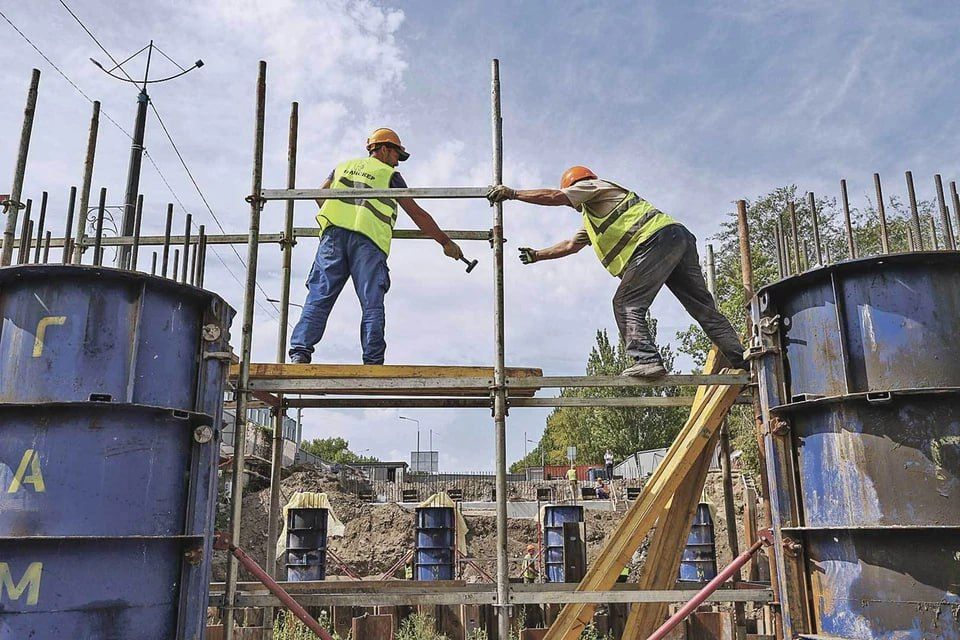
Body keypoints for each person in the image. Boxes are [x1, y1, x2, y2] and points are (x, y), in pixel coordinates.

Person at [487, 167, 747, 377]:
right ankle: (743, 361)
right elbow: (569, 246)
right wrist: (537, 255)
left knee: (626, 303)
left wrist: (513, 194)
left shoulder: (594, 186)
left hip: (655, 240)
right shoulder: (592, 218)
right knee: (704, 310)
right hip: (677, 238)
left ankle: (647, 361)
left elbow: (556, 197)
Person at [289, 128, 464, 364]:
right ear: (382, 149)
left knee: (319, 296)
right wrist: (445, 241)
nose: (397, 163)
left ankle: (300, 352)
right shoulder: (388, 175)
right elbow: (417, 214)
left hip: (333, 237)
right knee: (372, 302)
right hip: (368, 242)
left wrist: (339, 215)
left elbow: (320, 194)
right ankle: (372, 361)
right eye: (396, 156)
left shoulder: (342, 166)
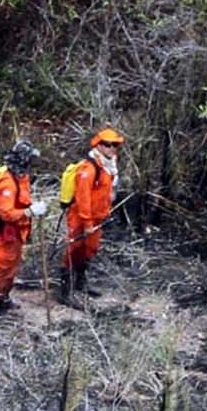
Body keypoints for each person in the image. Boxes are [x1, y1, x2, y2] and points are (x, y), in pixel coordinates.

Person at [62, 128, 124, 300]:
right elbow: (83, 199)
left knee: (90, 249)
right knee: (74, 250)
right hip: (81, 217)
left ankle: (81, 283)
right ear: (99, 146)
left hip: (97, 217)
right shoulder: (88, 170)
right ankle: (65, 291)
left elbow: (106, 192)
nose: (113, 148)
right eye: (108, 145)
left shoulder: (109, 166)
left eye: (116, 145)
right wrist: (87, 223)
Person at [0, 142, 46, 313]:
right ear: (23, 160)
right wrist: (29, 212)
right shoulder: (7, 182)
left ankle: (3, 297)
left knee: (12, 266)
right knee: (3, 265)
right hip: (8, 232)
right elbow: (6, 213)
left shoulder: (21, 176)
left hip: (19, 231)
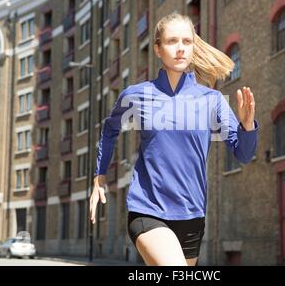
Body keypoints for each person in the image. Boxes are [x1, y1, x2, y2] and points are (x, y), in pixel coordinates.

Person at [89, 13, 259, 266]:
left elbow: (243, 154)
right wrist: (99, 176)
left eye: (187, 42)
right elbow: (110, 130)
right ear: (157, 49)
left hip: (192, 214)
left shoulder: (212, 100)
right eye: (171, 41)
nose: (180, 48)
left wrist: (247, 126)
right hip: (148, 209)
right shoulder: (136, 95)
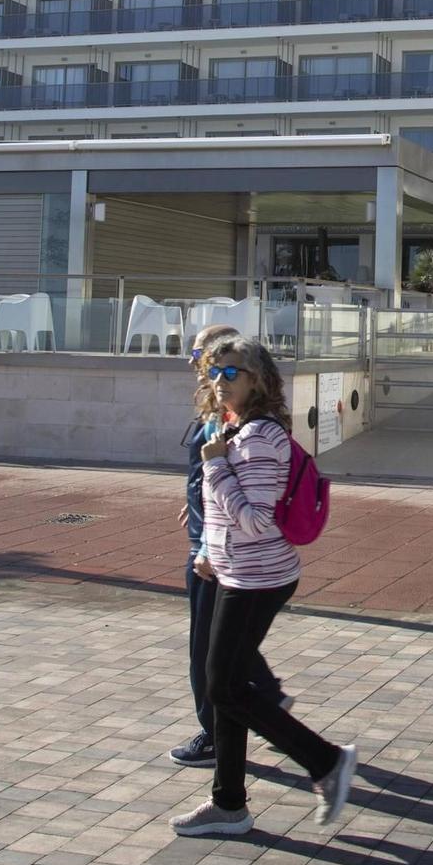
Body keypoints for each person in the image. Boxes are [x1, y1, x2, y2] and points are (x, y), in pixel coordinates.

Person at [170, 337, 358, 837]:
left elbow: (255, 521)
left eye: (230, 373)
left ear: (256, 378)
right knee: (228, 688)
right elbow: (227, 513)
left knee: (223, 686)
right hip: (238, 572)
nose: (218, 382)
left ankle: (326, 762)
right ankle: (229, 804)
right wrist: (209, 552)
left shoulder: (257, 438)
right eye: (214, 372)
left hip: (258, 579)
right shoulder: (238, 429)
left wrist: (213, 464)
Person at [169, 323, 284, 768]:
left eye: (223, 367)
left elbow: (252, 508)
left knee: (212, 663)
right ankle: (262, 718)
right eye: (204, 363)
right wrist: (198, 501)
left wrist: (207, 540)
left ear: (252, 374)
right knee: (224, 657)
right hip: (211, 544)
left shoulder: (249, 426)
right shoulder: (221, 409)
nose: (209, 373)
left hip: (219, 554)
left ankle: (224, 736)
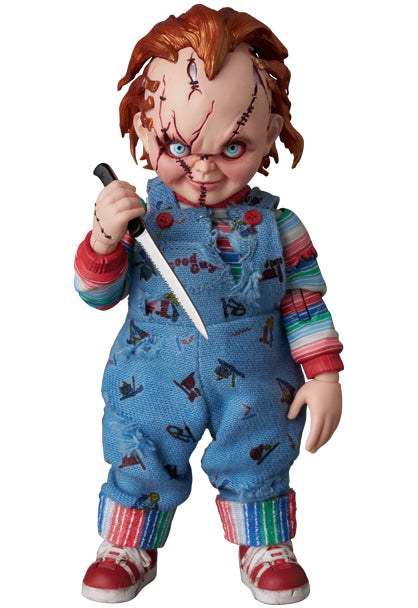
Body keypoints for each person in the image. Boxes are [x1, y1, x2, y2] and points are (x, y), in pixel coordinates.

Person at [74, 5, 343, 604]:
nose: (201, 168)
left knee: (261, 448)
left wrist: (324, 374)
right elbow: (96, 294)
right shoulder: (138, 218)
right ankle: (127, 544)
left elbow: (304, 302)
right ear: (144, 128)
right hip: (150, 376)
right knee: (140, 449)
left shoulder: (282, 226)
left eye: (232, 147)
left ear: (270, 134)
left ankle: (264, 543)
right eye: (177, 144)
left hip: (257, 377)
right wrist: (103, 241)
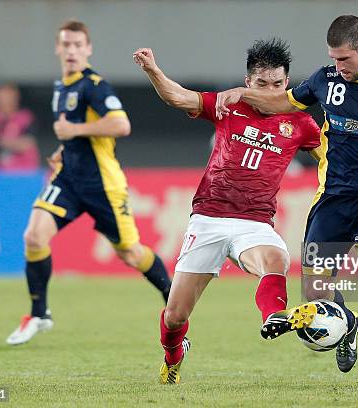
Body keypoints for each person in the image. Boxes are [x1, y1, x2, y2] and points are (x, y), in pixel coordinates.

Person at [215, 15, 358, 392]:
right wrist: (243, 94)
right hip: (332, 199)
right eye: (334, 59)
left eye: (345, 59)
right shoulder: (324, 80)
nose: (338, 67)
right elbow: (283, 102)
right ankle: (348, 323)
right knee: (315, 291)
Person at [133, 38, 325, 384]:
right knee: (175, 316)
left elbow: (333, 159)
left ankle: (274, 316)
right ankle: (175, 354)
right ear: (249, 81)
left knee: (276, 259)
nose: (270, 91)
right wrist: (153, 71)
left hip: (255, 222)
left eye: (278, 85)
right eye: (262, 84)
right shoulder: (228, 105)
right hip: (208, 218)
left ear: (287, 83)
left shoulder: (300, 123)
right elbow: (178, 96)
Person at [6, 20, 172, 345]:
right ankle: (39, 314)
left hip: (103, 186)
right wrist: (62, 149)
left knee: (131, 253)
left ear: (88, 49)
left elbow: (121, 125)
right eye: (65, 44)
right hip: (68, 179)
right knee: (34, 236)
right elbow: (77, 133)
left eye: (77, 45)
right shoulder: (62, 87)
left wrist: (74, 132)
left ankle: (173, 297)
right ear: (58, 48)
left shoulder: (95, 86)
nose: (71, 51)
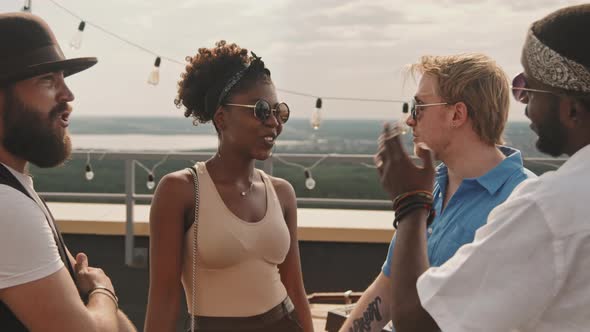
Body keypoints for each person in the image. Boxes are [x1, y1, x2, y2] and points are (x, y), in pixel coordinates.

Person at [376, 4, 590, 332]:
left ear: (573, 110)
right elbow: (386, 293)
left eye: (529, 88)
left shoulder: (543, 209)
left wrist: (410, 203)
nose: (524, 104)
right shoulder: (437, 185)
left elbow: (417, 322)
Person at [340, 53, 535, 332]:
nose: (409, 120)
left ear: (457, 114)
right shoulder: (429, 186)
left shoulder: (521, 202)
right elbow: (388, 287)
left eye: (418, 107)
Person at [144, 41, 313, 332]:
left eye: (279, 111)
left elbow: (296, 290)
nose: (274, 122)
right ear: (222, 117)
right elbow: (163, 300)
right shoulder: (181, 191)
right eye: (261, 110)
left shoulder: (282, 193)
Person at [0, 13, 136, 332]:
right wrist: (103, 290)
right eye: (48, 80)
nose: (68, 95)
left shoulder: (17, 190)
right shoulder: (7, 205)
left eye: (64, 77)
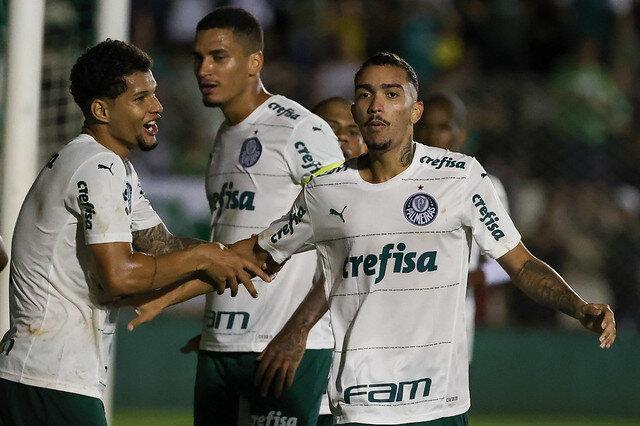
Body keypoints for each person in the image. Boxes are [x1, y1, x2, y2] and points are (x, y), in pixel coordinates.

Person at [230, 52, 616, 425]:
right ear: (355, 109)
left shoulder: (461, 177)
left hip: (439, 405)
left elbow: (520, 263)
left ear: (415, 111)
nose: (376, 105)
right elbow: (253, 256)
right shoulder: (325, 190)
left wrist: (578, 306)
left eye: (391, 94)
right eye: (365, 94)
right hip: (362, 405)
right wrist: (178, 273)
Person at [0, 39, 269, 426]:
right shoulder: (98, 167)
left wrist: (232, 253)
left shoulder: (114, 168)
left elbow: (164, 246)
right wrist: (205, 256)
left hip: (37, 376)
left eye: (154, 96)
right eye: (141, 98)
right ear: (101, 110)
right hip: (47, 379)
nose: (157, 107)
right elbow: (119, 278)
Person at [181, 7, 343, 426]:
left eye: (219, 57)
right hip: (221, 344)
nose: (204, 68)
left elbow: (346, 233)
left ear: (255, 62)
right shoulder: (222, 138)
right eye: (198, 58)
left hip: (280, 349)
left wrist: (297, 333)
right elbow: (227, 244)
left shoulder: (299, 129)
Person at [415, 92, 511, 360]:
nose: (432, 136)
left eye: (444, 127)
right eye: (425, 126)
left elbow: (505, 266)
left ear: (461, 134)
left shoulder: (482, 184)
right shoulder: (398, 181)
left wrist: (462, 280)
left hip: (451, 321)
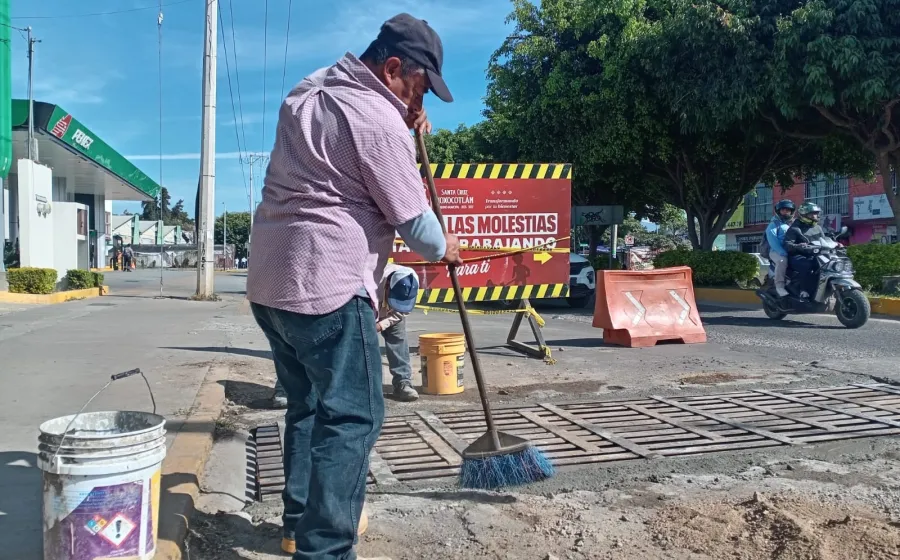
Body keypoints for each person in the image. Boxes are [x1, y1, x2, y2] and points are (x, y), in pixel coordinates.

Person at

# # # #

▸ **ACTIVITY**: The answer must be the entries above, printed exactly, with no pictures.

▸ **EXERCISE ANSWER**:
Body keypoints for each person in the image. Boxes are [x1, y1, x2, y2] and points are (x, y), in pixel coordinates.

Person at [487, 167, 747, 377]:
right ankle: (743, 361)
right elbow: (569, 246)
right wrist: (537, 255)
left knee: (626, 303)
left wrist: (513, 194)
left shoulder: (594, 186)
left hip: (655, 240)
right shoulder: (592, 218)
right knee: (704, 310)
right hip: (677, 238)
left ankle: (647, 361)
left elbow: (556, 197)
Person at [289, 128, 464, 364]:
right ear: (382, 149)
left knee: (319, 296)
right wrist: (445, 241)
nose: (397, 163)
left ankle: (300, 352)
right shoulder: (388, 175)
right elbow: (417, 214)
left hip: (333, 237)
right knee: (372, 302)
right hip: (368, 242)
left wrist: (339, 215)
left elbow: (320, 194)
right ankle: (372, 361)
right eye: (396, 156)
left shoulder: (342, 166)
Body keypoints for each person in the image. Boxes are [x1, y1, x2, y2] and points are (x, y), in pixel coordinates.

Person at [62, 128, 124, 300]:
right elbow: (83, 199)
left knee: (90, 249)
right knee: (74, 250)
right hip: (81, 217)
left ankle: (81, 283)
right ear: (99, 146)
left hip: (97, 217)
right shoulder: (88, 170)
right ankle: (65, 291)
left elbow: (106, 192)
nose: (113, 148)
right eye: (108, 145)
left shoulder: (109, 166)
left eye: (116, 145)
right wrist: (87, 223)
Person at [0, 142, 46, 313]:
right ear: (23, 160)
right wrist: (29, 212)
right shoulder: (7, 182)
left ankle: (3, 297)
left knee: (12, 266)
right knee: (3, 265)
right hip: (8, 232)
right elbow: (6, 213)
left shoulder: (21, 176)
left hip: (19, 231)
Body keypoints for each person in the image. Boxes are [x1, y1, x2, y2] and points are (x, y), in pixel coordinates.

Person at [89, 13, 259, 266]:
left elbow: (243, 154)
right wrist: (99, 176)
left eye: (187, 42)
right elbow: (110, 130)
right ear: (157, 49)
left hip: (192, 214)
left shoulder: (212, 100)
right eye: (171, 41)
nose: (180, 48)
left wrist: (247, 126)
right hip: (148, 209)
right shoulder: (136, 95)
Body keypoints for each person in the image. Boxes are [x1, y1, x2, y2] and points are (x, y), in pixel coordinates.

Person at [170, 337, 358, 837]:
left elbow: (255, 521)
left eye: (230, 373)
left ear: (256, 378)
right knee: (228, 688)
right elbow: (227, 513)
left knee: (223, 686)
right hip: (238, 572)
nose: (218, 382)
left ankle: (326, 762)
right ankle: (229, 804)
right wrist: (209, 552)
left shoulder: (257, 438)
right eye: (214, 372)
left hip: (258, 579)
right shoulder: (238, 429)
left wrist: (213, 464)
Person at [169, 323, 284, 768]:
left eye: (223, 367)
left elbow: (252, 508)
left knee: (212, 663)
right ankle: (262, 718)
right eye: (204, 363)
right wrist: (198, 501)
left wrist: (207, 540)
left ear: (252, 374)
right knee: (224, 657)
right hip: (211, 544)
left shoulder: (249, 426)
right shoulder: (221, 409)
nose: (209, 373)
left hip: (219, 554)
left ankle: (224, 736)
Body keypoints for each person in the image. Boxes are [x1, y1, x2, y2] and points are (x, y), in pixel coordinates.

Person at [74, 5, 343, 604]:
nose: (201, 168)
left knee: (261, 448)
left wrist: (324, 374)
right elbow: (96, 294)
right shoulder: (138, 218)
right ankle: (127, 544)
left elbow: (304, 302)
right ear: (144, 128)
right hip: (150, 376)
right knee: (140, 449)
left shoulder: (282, 226)
left eye: (232, 147)
left ear: (270, 134)
left ankle: (264, 543)
right eye: (177, 144)
left hip: (257, 377)
right wrist: (103, 241)
Body keypoints for each person in the image. Boxes are [x1, y1, x2, y2] and points are (x, y), in pixel coordinates.

Person at [215, 15, 358, 392]:
right wrist: (243, 94)
right hip: (332, 199)
right eye: (334, 59)
left eye: (345, 59)
right shoulder: (324, 80)
nose: (338, 67)
right elbow: (283, 102)
right ankle: (348, 323)
right knee: (315, 291)
Person at [133, 38, 325, 384]:
right knee: (175, 316)
left elbow: (333, 159)
left ankle: (274, 316)
right ankle: (175, 354)
right ear: (249, 81)
left knee: (276, 259)
nose: (270, 91)
right wrist: (153, 71)
left hip: (255, 222)
left eye: (278, 85)
right eye: (262, 84)
right shoulder: (228, 105)
right hip: (208, 218)
left ear: (287, 83)
left shoulder: (300, 123)
right elbow: (178, 96)
Person at [6, 20, 172, 345]:
right ankle: (39, 314)
left hip: (103, 186)
right wrist: (62, 149)
left knee: (131, 253)
left ear: (88, 49)
left elbow: (121, 125)
right eye: (65, 44)
right hip: (68, 179)
right knee: (34, 236)
right elbow: (77, 133)
left eye: (77, 45)
right shoulder: (62, 87)
left wrist: (74, 132)
left ankle: (173, 297)
right ear: (58, 48)
left shoulder: (95, 86)
nose: (71, 51)
Body keypoints for each person in the image. Boxes are [x1, y1, x2, y2] and points are (x, y), in pixel coordinates.

Person at [376, 4, 590, 332]:
left ear: (573, 110)
right elbow: (386, 293)
left eye: (529, 88)
left shoulder: (543, 209)
left wrist: (410, 203)
nose: (524, 104)
right shoulder: (437, 185)
left elbow: (417, 322)
Person at [340, 53, 535, 332]:
nose: (409, 120)
left ear: (457, 114)
right shoulder: (429, 186)
left shoulder: (521, 202)
right elbow: (388, 287)
left eye: (418, 107)
Person at [144, 41, 313, 332]:
left eye: (279, 111)
left elbow: (296, 290)
nose: (274, 122)
right ear: (222, 117)
right elbow: (163, 300)
right shoulder: (181, 191)
right eye: (261, 110)
left shoulder: (282, 193)
Person at [0, 13, 136, 332]:
right wrist: (103, 290)
right eye: (48, 80)
nose: (68, 95)
left shoulder: (17, 190)
right shoulder: (7, 205)
left eye: (64, 77)
Body keypoints for each person in the image. Boxes are [x1, y1, x2, y2] and points are (x, y), in pixel coordinates.

Person at [230, 52, 616, 425]:
right ear: (355, 109)
left shoulder: (461, 177)
left hip: (439, 405)
left elbow: (520, 263)
left ear: (415, 111)
nose: (376, 105)
right elbow: (253, 256)
right shoulder: (325, 190)
left wrist: (578, 306)
left eye: (391, 94)
right eye: (365, 94)
right hip: (362, 405)
right wrist: (178, 273)
Person at [0, 39, 269, 426]:
right shoulder: (98, 167)
left wrist: (232, 253)
left shoulder: (114, 168)
left elbow: (164, 246)
right wrist: (205, 256)
left hip: (37, 376)
left eye: (154, 96)
right eye: (141, 98)
right ear: (101, 110)
right hip: (47, 379)
nose: (157, 107)
right elbow: (119, 278)
Person at [181, 7, 343, 426]:
left eye: (219, 57)
right hip: (221, 344)
nose: (204, 68)
left elbow: (346, 233)
left ear: (255, 62)
right shoulder: (222, 138)
right eye: (198, 58)
left hip: (280, 349)
left wrist: (297, 333)
right elbow: (227, 244)
left shoulder: (299, 129)
Person at [415, 92, 511, 360]:
nose: (432, 136)
left eye: (444, 127)
right eye: (425, 126)
left elbow: (505, 266)
left ear: (461, 134)
left shoulder: (482, 184)
right shoulder: (398, 181)
left wrist: (462, 280)
left hip: (451, 321)
Body keypoints for each person in the image. Boxes are [x1, y1, x2, y2] and points are (x, y), in pixel coordinates.

Person at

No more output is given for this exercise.